[[ Material shown, beginning ]]

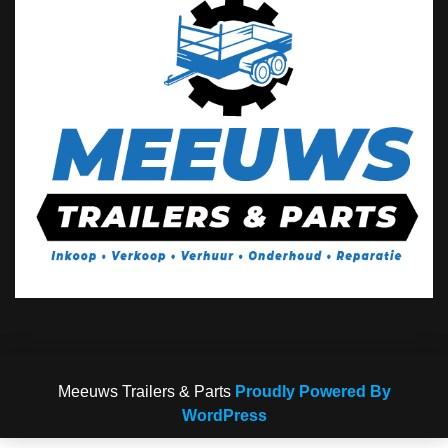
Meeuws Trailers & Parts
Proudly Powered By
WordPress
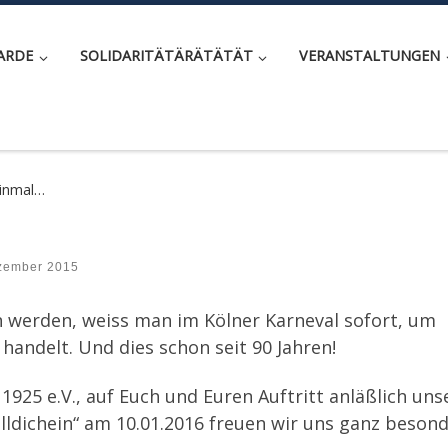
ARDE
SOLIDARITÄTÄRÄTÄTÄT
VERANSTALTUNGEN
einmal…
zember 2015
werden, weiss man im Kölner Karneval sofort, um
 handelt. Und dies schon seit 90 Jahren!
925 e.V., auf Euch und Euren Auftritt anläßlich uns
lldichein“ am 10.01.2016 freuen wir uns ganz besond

[[ Material shown, end ]]
[[ Material shown, beginning ]]

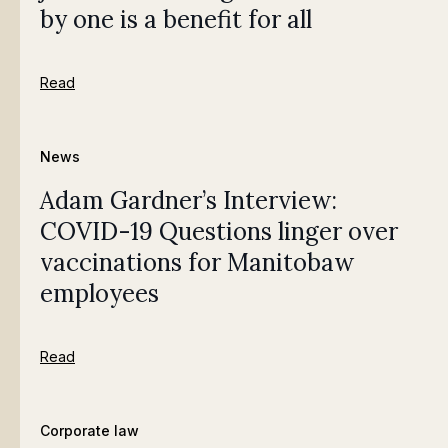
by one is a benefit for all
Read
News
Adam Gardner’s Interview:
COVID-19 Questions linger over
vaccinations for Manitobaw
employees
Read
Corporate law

[[ Material shown, end ]]
[[ Material shown, beginning ]]

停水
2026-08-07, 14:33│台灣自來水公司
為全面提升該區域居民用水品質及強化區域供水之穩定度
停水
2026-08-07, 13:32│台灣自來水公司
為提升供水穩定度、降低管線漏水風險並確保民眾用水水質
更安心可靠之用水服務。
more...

[[ Material shown, end ]]

**Description of the task:** After locating the line containing "Meeuws Trailers & Parts" in the entries above, return it and every line after it exactly, ending at the line containing "uns ganz besond", without pictures.

**Solution for this task:**
Meeuws Trailers & Parts
Proudly Powered By
WordPress
ARDE
SOLIDARITÄTÄRÄTÄTÄT
VERANSTALTUNGEN
einmal…
zember 2015
werden, weiss man im Kölner Karneval sofort, um
 handelt. Und dies schon seit 90 Jahren!
925 e.V., auf Euch und Euren Auftritt anläßlich uns
lldichein“ am 10.01.2016 freuen wir uns ganz besond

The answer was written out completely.